Start Data section

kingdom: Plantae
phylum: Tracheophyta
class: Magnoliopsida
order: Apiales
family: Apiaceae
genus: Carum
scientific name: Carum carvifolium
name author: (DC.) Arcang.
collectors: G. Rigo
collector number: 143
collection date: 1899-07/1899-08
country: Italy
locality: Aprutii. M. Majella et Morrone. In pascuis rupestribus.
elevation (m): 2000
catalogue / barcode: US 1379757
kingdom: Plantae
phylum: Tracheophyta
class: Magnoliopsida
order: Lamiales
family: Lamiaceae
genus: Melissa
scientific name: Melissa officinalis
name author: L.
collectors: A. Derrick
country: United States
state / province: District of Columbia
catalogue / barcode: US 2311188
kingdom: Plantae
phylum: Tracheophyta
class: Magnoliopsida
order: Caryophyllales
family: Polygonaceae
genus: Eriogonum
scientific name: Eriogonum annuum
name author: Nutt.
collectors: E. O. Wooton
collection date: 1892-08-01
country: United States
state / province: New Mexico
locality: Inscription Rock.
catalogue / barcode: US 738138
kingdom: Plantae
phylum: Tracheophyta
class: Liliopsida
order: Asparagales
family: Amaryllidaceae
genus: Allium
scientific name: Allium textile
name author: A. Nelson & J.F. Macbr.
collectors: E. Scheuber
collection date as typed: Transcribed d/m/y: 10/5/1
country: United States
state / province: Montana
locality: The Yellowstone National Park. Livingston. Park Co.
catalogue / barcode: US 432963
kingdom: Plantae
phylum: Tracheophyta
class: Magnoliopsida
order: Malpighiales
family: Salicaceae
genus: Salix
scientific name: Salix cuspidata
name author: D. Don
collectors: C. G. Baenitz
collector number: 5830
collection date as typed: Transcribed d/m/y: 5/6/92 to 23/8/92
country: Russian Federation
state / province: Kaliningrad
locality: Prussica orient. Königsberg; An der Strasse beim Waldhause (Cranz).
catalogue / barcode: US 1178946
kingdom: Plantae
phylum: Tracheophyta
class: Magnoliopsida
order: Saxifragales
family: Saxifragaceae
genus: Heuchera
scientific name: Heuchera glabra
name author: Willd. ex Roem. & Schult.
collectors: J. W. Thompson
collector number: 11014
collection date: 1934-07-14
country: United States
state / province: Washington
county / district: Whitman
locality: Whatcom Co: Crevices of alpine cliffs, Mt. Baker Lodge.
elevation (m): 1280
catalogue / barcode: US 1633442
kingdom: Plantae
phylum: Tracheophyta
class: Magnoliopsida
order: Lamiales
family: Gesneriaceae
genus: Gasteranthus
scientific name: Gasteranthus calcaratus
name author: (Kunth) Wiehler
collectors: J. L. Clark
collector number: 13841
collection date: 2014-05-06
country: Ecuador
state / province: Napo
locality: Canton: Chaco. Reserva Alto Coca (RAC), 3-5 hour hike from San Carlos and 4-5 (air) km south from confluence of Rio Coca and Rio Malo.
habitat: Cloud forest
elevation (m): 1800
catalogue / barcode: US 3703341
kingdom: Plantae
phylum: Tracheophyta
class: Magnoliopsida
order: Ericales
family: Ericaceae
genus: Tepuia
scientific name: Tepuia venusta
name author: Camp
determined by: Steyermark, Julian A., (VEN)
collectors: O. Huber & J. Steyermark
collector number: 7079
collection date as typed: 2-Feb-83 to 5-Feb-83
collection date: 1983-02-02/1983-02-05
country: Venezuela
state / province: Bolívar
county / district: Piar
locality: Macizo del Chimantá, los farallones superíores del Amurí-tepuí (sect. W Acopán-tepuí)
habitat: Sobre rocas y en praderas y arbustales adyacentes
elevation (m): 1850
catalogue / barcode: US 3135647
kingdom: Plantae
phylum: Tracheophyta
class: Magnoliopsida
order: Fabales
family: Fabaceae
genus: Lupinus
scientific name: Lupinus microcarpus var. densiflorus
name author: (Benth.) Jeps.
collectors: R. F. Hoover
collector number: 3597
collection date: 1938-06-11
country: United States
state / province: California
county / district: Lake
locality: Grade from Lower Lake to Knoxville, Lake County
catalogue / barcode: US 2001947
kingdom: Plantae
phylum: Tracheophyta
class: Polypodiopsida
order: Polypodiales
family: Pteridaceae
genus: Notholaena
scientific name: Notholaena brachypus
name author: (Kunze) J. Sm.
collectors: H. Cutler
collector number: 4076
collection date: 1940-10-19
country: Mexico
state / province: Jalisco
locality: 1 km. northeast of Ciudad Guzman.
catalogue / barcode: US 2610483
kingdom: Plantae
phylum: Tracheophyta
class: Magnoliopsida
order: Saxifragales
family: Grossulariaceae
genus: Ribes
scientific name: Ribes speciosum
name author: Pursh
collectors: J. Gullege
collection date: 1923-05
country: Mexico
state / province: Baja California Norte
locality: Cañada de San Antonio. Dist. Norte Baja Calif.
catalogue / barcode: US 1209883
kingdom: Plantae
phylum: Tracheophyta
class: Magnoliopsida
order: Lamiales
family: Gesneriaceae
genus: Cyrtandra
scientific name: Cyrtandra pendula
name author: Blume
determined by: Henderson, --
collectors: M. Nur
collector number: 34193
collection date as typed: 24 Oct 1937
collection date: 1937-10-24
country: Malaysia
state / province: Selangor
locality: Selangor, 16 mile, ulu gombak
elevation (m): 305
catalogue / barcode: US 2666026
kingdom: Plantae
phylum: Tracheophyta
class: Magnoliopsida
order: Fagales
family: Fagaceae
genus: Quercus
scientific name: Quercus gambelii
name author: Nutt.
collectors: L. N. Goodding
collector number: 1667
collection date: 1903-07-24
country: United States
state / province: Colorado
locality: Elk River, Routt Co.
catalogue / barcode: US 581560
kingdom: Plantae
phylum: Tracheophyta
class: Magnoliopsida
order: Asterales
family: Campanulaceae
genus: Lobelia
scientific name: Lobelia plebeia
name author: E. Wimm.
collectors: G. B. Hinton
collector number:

End Data section

Copy out the lines word for word, starting with the line that contains "order: Ericales" and ending with the line that contains "name author: (Kunze) J. Sm.", both included.

§ Output
order: Ericales
family: Ericaceae
genus: Tepuia
scientific name: Tepuia venusta
name author: Camp
determined by: Steyermark, Julian A., (VEN)
collectors: O. Huber & J. Steyermark
collector number: 7079
collection date as typed: 2-Feb-83 to 5-Feb-83
collection date: 1983-02-02/1983-02-05
country: Venezuela
state / province: Bolívar
county / district: Piar
locality: Macizo del Chimantá, los farallones superíores del Amurí-tepuí (sect. W Acopán-tepuí)
habitat: Sobre rocas y en praderas y arbustales adyacentes
elevation (m): 1850
catalogue / barcode: US 3135647
kingdom: Plantae
phylum: Tracheophyta
class: Magnoliopsida
order: Fabales
family: Fabaceae
genus: Lupinus
scientific name: Lupinus microcarpus var. densiflorus
name author: (Benth.) Jeps.
collectors: R. F. Hoover
collector number: 3597
collection date: 1938-06-11
country: United States
state / province: California
county / district: Lake
locality: Grade from Lower Lake to Knoxville, Lake County
catalogue / barcode: US 2001947
kingdom: Plantae
phylum: Tracheophyta
class: Polypodiopsida
order: Polypodiales
family: Pteridaceae
genus: Notholaena
scientific name: Notholaena brachypus
name author: (Kunze) J. Sm.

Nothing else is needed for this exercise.